(Beginning of Records shown)

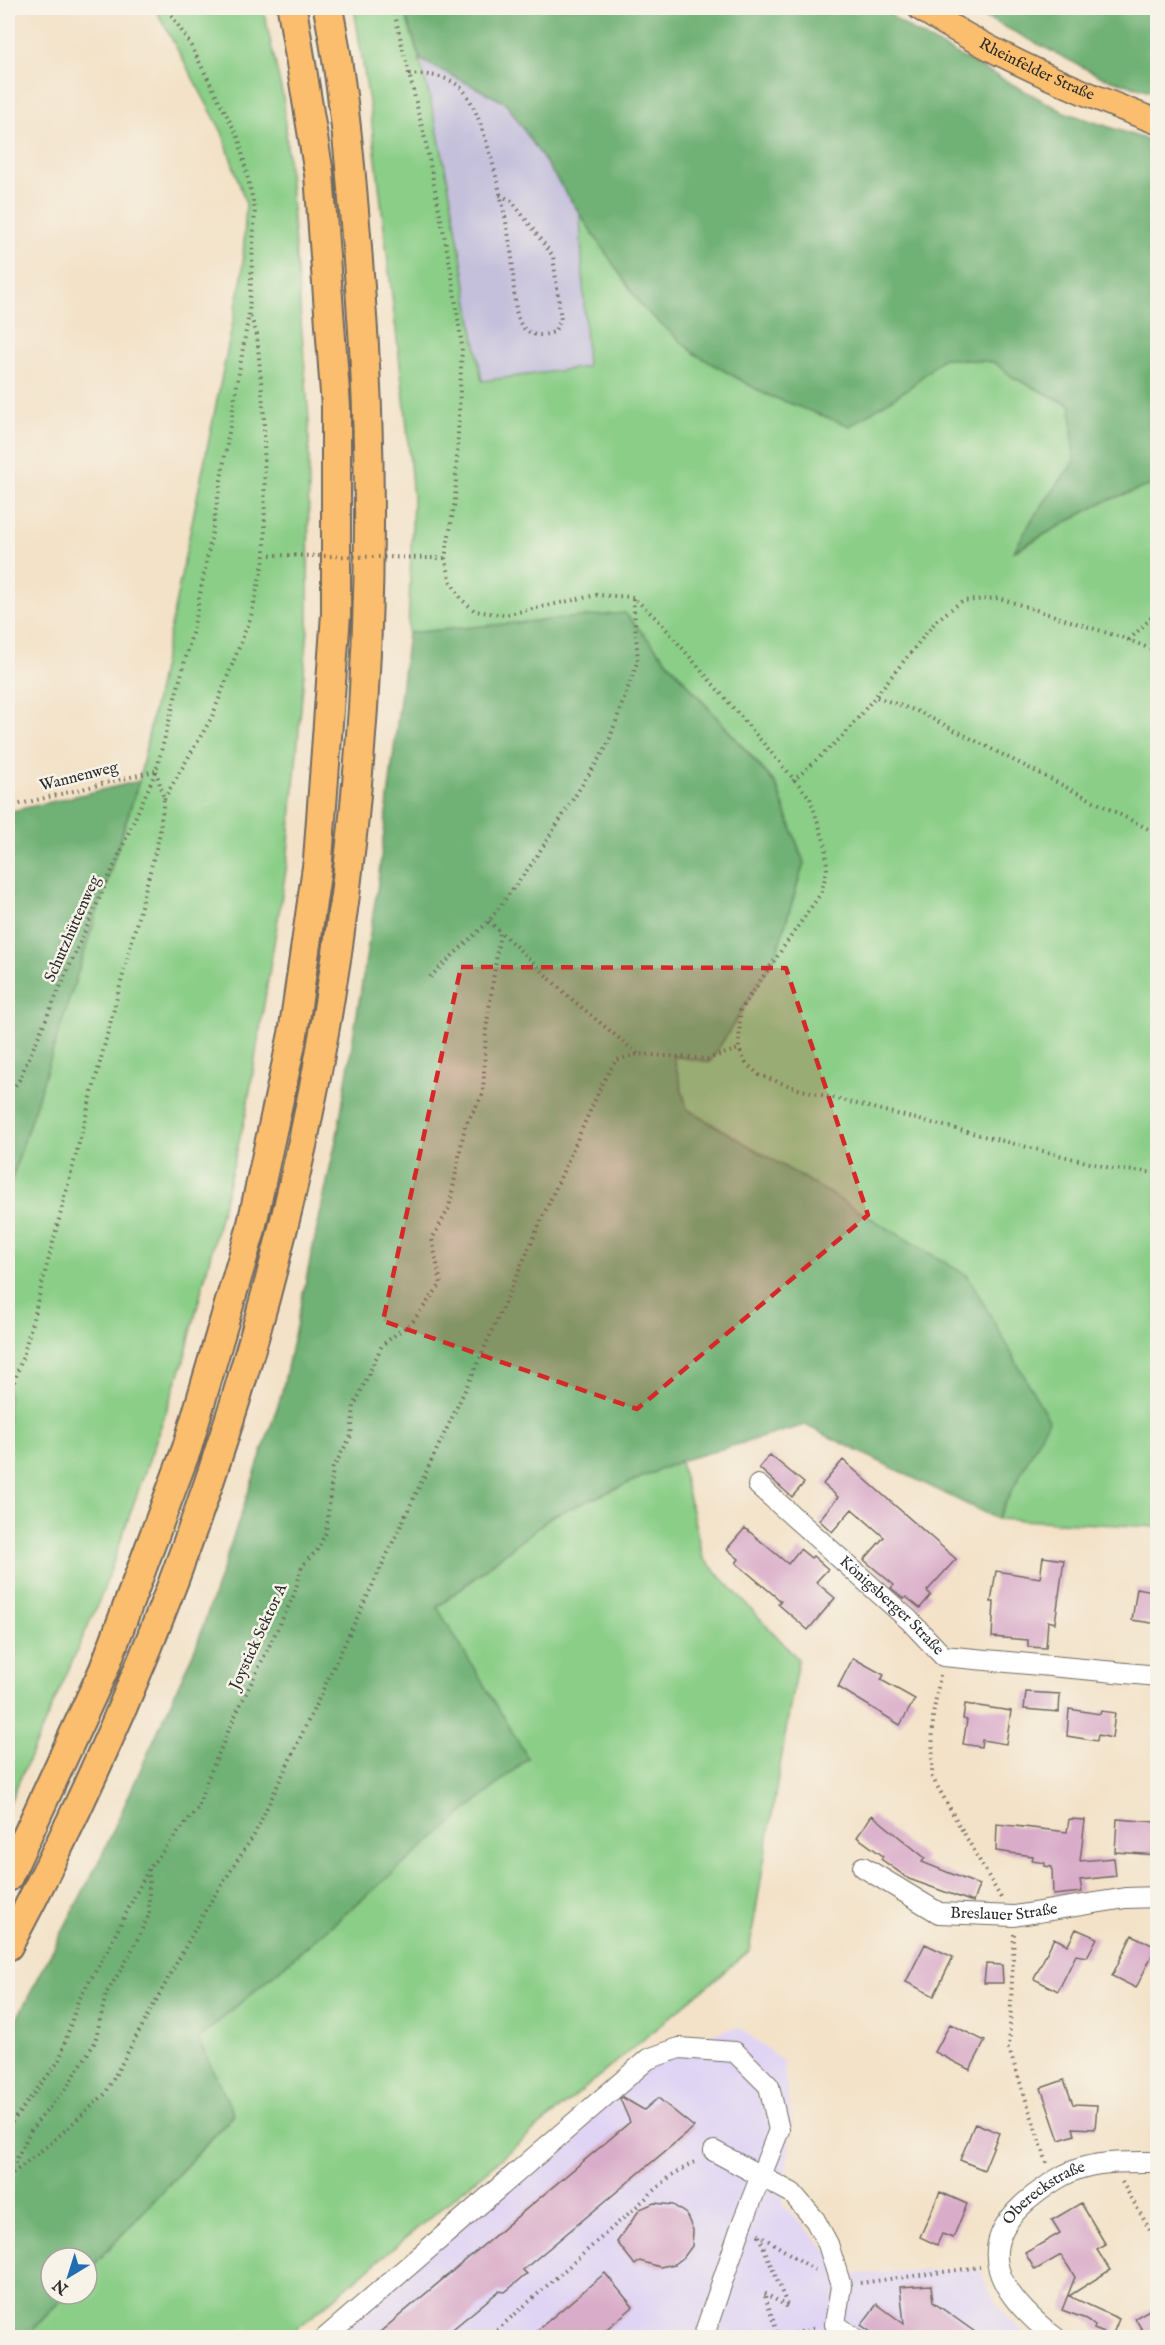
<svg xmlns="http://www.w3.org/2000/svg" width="1165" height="2345" font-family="'IM FELL English',serif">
<rect width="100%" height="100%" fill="#f7f3e8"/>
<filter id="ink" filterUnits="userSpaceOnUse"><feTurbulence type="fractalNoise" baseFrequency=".0167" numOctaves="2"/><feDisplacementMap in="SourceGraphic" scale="12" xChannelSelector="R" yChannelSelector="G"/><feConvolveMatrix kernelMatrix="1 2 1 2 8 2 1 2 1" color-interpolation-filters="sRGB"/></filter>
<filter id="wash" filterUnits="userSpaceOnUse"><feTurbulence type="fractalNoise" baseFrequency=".008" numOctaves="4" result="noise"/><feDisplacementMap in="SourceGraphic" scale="24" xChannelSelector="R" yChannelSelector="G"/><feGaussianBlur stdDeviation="1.35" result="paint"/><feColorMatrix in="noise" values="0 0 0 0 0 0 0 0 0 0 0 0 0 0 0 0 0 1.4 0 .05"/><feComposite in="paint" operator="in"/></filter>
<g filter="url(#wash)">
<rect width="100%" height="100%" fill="#f3e2c8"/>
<!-- built -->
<path fill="#e0d4f4" d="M738 2027 782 2060 792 2119 783 2205 851 2274 979 2268 987 2287 1007 2318 1030 2337 311 2338 672 2045Z"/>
<!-- industrial -->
<path fill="#c4c0db" d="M421 60 506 103 580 214 587 367 482 381 450 194Z"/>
<!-- green -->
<path fill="#8ace87" stroke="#5a7c59" stroke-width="1.5" d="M155 8H263L283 97 309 420 308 629 287 864 246 1114 184 1360 102 1594 8 1806V1191L139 781 242 278 246 204 222 132Z
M354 8H403C445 127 460 257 482 381L587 367 580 214 642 307 695 354 765 394 850 426 909 388 943 358 994 362 1014 378 1071 406 1074 462 1033 518 1015 551 1103 502 1157 483V1527L997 1519 1048 1420 968 1276 687 1109 673 1056 710 1062 776 955 804 863 776 784 625 613 408 633 413 499 406 416 370 108Z
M680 1461 703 1558 798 1659 749 1951 287 2337 26 2338 66 2294H87V2272L234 2115 198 2039 528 1758 437 1608 552 1516Z"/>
<!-- forest -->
<path fill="#6fb174" stroke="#4d6e50" stroke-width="1.5" d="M403 8H881L913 31 1064 112 1157 143V483L1103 502 1014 551 1033 518 1074 462 1071 405 1014 378 994 362 943 358 909 388 850 426 765 394 695 354 642 307 506 103 421 60Z
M968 8H1157V93L1102 77Z
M625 613 776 785 804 863 776 955 710 1062 673 1056 687 1109 968 1276 1049 1420 997 1519 805 1425 680 1461 552 1516 437 1607 528 1758 198 2039 234 2114 87 2272V2258H51V2294H66L26 2337H8V2036L102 1855 197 1644 281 1396 338 1131 377 890 408 633Z
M139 781 8 1191V812Z"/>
<g id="blocks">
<!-- building -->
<path fill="#d9acc9" d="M770 1455 804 1483 792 1497 759 1468Z
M843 1460 956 1559 927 1591 931 1595 920 1608 906 1597 904 1599 891 1588 894 1585 864 1560 884 1537 852 1509 832 1532 819 1520 838 1497 823 1484Z
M745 1528 788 1564 800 1549 811 1558 813 1556 828 1569 816 1582 835 1598 808 1630 778 1604 781 1601 736 1563 739 1559 727 1549Z
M1043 1557 1064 1560 1055 1623 1048 1621 1046 1648 1028 1647V1640L992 1637 994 1602H991L996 1571 1040 1578Z
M1137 1588 1158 1592V1624L1132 1620Z
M853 1658 884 1675 881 1680 915 1699 900 1725 838 1687Z
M1026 1692 1060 1694 1059 1712 1024 1709Z
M965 1704 1011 1711 1006 1744 982 1740 981 1747 963 1744 967 1720 963 1719Z
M1069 1709 1100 1714 1101 1711 1115 1713 1112 1738 1098 1735 1097 1741 1067 1736Z
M872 1815 925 1858 922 1862 979 1885 973 1902 909 1879 881 1859 883 1856 857 1837Z
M1069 1819 1085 1820 1080 1861 1114 1858 1116 1876 1080 1880 1082 1892 1053 1895 1052 1867 1044 1866 1045 1863 1032 1861 1033 1856 996 1851 997 1824 1067 1832Z
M1117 1819 1156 1822 1158 1855 1115 1852Z
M1076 1929 1097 1938 1087 1957 1076 1955 1058 1991 1034 1979 1054 1938 1068 1945Z
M1132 1935 1156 1947 1136 1988 1112 1976Z
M925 1944 953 1957 934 1996 906 1982Z
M986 1964 1002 1965 1003 1983H984Z
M950 2024 985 2041 970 2070 935 2052Z
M1064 2080 1073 2104 1097 2105 1095 2129 1073 2128 1075 2135 1059 2140 1041 2088Z
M622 2097 644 2110 658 2098 694 2127 523 2270 527 2274 505 2292 499 2291 443 2337H374L630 2122 620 2099Z
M975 2123 999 2133 984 2170 960 2160Z
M940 2192 967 2204 953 2238 942 2234 937 2245 920 2237Z
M654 2203 673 2205 686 2214 693 2230 692 2246 684 2257 675 2264 660 2267 640 2261 635 2265 617 2242 640 2209Z
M1081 2203 1106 2245 1097 2250 1110 2270 1069 2296 1119 2319 1112 2336 1094 2329 1095 2326 1086 2319 1062 2310 1075 2277 1061 2255 1035 2270 1025 2253 1060 2233 1052 2220Z
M605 2273 633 2307 597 2337 591 2330 582 2337H529Z
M931 2285 933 2302 982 2337H878L861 2325 877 2304 904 2324 900 2287Z
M1158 2305V2337H1146L1135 2318Z"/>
</g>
</g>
<g filter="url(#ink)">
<use href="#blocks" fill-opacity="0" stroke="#716b62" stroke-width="1.5"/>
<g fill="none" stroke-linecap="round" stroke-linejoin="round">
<defs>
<g id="minor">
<path id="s1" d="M758 1485 909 1620 943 1656 1158 1676"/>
<path id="s2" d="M863 1867 939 1913 1014 1916 1126 1898 1158 1897"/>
<path d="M714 2151 792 2193 815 2220 828 2244 841 2286 835 2324 854 2338"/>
<path d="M325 2338 648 2059 679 2048 735 2052 769 2086 779 2130 742 2224 703 2338"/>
<path id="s3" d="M1056 2338C1001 2296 967 2247 1033 2196 1049 2184 1065 2172 1085 2167 1107 2161 1134 2162 1158 2162"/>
</g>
<g id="major">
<path id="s4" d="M920 8C994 55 1075 91 1158 122"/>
</g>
<path id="highway" d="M8 1877 104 1669 187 1448 250 1233 293 1034 318 860 336 614V407L319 174 292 8
M8 1946C280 1435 405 865 360 287 353 194 346 100 328 8"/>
</defs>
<!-- minor casing -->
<use href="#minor" stroke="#716b62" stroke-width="22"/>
<!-- major casing -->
<use href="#major" stroke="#716b62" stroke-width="27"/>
<!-- highway casing -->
<use href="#highway" stroke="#716b62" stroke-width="32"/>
<!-- path -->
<path stroke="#716b62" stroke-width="4" stroke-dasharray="1.5 4.5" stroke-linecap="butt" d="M393 8 425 139 451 270 462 346 455 501 445 558 451 582 462 600 475 611 504 615 597 595 633 597 660 622 810 798 826 847 827 870 821 893 740 1010 739 1049 746 1063 759 1075 798 1089 1114 1169 1158 1173
M409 75C426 73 452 76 464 91 487 121 507 219 512 258 513 271 514 311 519 321 527 337 540 337 554 332L561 320 553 256 512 201 500 195
M431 558H445
M1129 640 1158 611
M877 697 919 712 1158 834
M793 781 845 734 937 620 962 601 999 598 1129 640 1158 652
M164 799 212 717 251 616 265 555 264 417 257 335 250 314
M8 807 155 771
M489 921 569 997 638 1054
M430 977 489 921 533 862 607 746 638 660 633 598
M8 1095 19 1080 156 771 193 630 212 533 249 313 255 210 239 139 190 44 167 8
M8 1399 24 1353 159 837 164 799 156 771
M940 1675 933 1716 932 1777 1001 1898
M1014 1934 1009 2049 1047 2163
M8 2127 59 2061 78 2001 105 1955 149 1868 198 1808 207 1780 236 1714 294 1595 302 1566 317 1550 326 1533 333 1468 351 1436 354 1406 382 1345 413 1321 441 1284 432 1239 449 1208 465 1126 483 1094 486 1030 500 932
M9 2174 32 2128 67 2087 95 2042 106 1994 128 1958 149 1915V1869
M8 2177 51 2143 105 2094 206 1909 254 1835 475 1369 602 1084 616 1060 639 1054 707 1059 739 1049
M1122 2182 1158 2244
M758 2234 815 2270
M759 2236 788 2307 764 2293 779 2338
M860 2283 980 2267
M488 2338 672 2175 698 2160
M777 2338 816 2328"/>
<!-- minor -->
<use href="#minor" stroke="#fff" stroke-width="20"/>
<!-- major -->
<use href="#major" stroke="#fbbe6e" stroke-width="24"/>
<!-- highway -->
<use href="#highway" stroke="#fbbe6e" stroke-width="28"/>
<!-- path-bridge -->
<path stroke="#716b62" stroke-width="4" stroke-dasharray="1.5 4.5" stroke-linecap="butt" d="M270 555 431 558"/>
</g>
</g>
<!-- marked area -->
<path fill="#d62828" fill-opacity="0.2" stroke="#d62828" stroke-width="4.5" stroke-dasharray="12 8" stroke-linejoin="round" d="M461 967 786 968 868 1215 637 1409 383 1321Z"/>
<g text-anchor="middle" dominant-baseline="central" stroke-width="5" stroke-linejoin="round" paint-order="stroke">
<!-- street labels -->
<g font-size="16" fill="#2b2b2b" stroke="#f7f3e8">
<text stroke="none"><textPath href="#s4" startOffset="132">Rheinfelder Straße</textPath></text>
<text transform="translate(79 777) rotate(-14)">Wannenweg</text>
<text transform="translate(73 929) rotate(-66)">Schutzhüttenweg</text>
<text stroke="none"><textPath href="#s1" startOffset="180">Königsberger Straße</textPath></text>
<text transform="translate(259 1637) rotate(-65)">Joystick Sektor A</text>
<text stroke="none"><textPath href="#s2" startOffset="154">Breslauer Straße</textPath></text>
<text stroke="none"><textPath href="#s3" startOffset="188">Obereckstraße</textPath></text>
</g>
</g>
<!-- margin -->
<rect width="1165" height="2345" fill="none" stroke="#f7f3e8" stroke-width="30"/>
<!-- north arrow -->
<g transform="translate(69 2276) rotate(218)"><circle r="28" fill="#f7f3e8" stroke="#a5a39c" stroke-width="1.5"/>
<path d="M0-4.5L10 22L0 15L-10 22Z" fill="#1f6fb2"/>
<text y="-9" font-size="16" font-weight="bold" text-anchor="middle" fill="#2b2b2b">N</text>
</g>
</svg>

(End of Records shown)

→ Assignment: This exercise requires the lines of the entries containing the string "size".

→ Answer:
<g font-size="16" fill="#2b2b2b" stroke="#f7f3e8">
<text y="-9" font-size="16" font-weight="bold" text-anchor="middle" fill="#2b2b2b">N</text>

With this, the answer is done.